The room is silent, save for the laboured breathing of Markham and the occasional shuffle of birds up on the roof. Nathan finds himself starting to drift, but not to the usual places his mind would wander. Instead, he’s thinking about the warmth he’d felt being near Katie, and how the strength he found in their connection is being re-established. It feels, in part, like a betrayal of his brother, but he lets it in. He lets Katie in to the hole that his brother’s absence has made in his heart. He knows she is nearby. And that she is in danger.
He grips the old man’s shoulder. ‘Where is Katie?’
‘You haven’t totally lost it, then!’
The voice is unmistakable – an echo of his own. He spins round, but there’s only endless darkness.
‘I’m sorry,’ Markham says in a trembling voice. ‘I did what you asked. I’ve done everything you asked. Please! Please don’t hurt her!’
The curtain is drawn back and a man steps through, only, he looks nothing like Christian: big features, all bloated, fat and twisted. And yet… and yet… Nathan can’t help but draw in every disgusting detail until the reality finally dawns. The last time he saw his brother was six years ago, and when he said goodbye on that day he believed with the heaviest of hearts that it was for the last time. Now with every fibre of his body he wishes it had been.
‘You look like you’ve seen a ghost, big bro,’ says Christian.
And there can be no doubt now, not with that voice and those eyes and that smile. The years fall away and so does the mask created by the hand of a plastic surgeon, perhaps the same surgeon whose body was found in their basement. The last couple of days have been horrific, one nightmare after another, but this goes far beyond anything he’s had to deal with.
To believe that his brother might be ‘The Cartoonist’ is hard, but not impossible, given their family history, but to try and accept that Christian is capable of this… He’d thought there was no limit to his imaginings, no depth to which he couldn’t descend, but Christian has proven him wrong.
‘Why?’
‘That’s your problem, Nathan; you’re always asking stupid questions. Does there need to be a why? Can’t you just do what feels right?’
‘How can what you’ve done ever feel right?’
‘Okay,’ says Christian, holding up his hands defensively. One of them is wrapped heavily in a bandage, and Nathan is reminded of what his brother has been willing to put himself through just to bring them to this point and get his attention. ‘We were born this way.’ The crooked smile on that crooked face starts to grow. ‘Plus, it’s fun. A game. A challenge.’

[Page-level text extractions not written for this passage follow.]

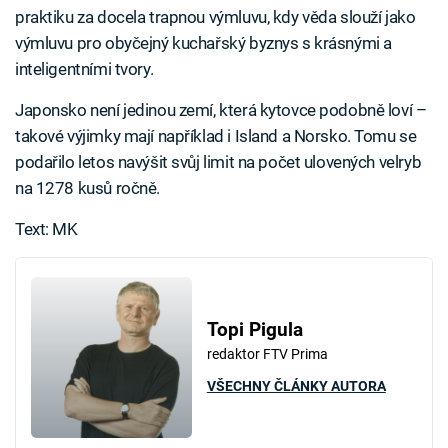
praktiku za docela trapnou výmluvu, kdy věda slouží jako
výmluvu pro obyčejný kuchařský byznys s krásnými a
inteligentními tvory.
Japonsko není jedinou zemí, která kytovce podobně loví –
takové výjimky mají například i Island a Norsko. Tomu se
podařilo letos navýšit svůj limit na počet ulovených velryb
na 1278 kusů ročně.
Text: MK
Topi Pigula
redaktor FTV Prima
VŠECHNY ČLÁNKY AUTORA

His brother’s eyes dance with madness. For so many years he’s wanted to be like him, to be living that life on the beach with the wife and child. Now he can see the lie laid bare, and his anger builds as rapidly as it left him when he’d stood behind Markham with a metal pole in his hand. He bends to pick up the pole again. Had he somehow known the truth even then? Was that what had held him back?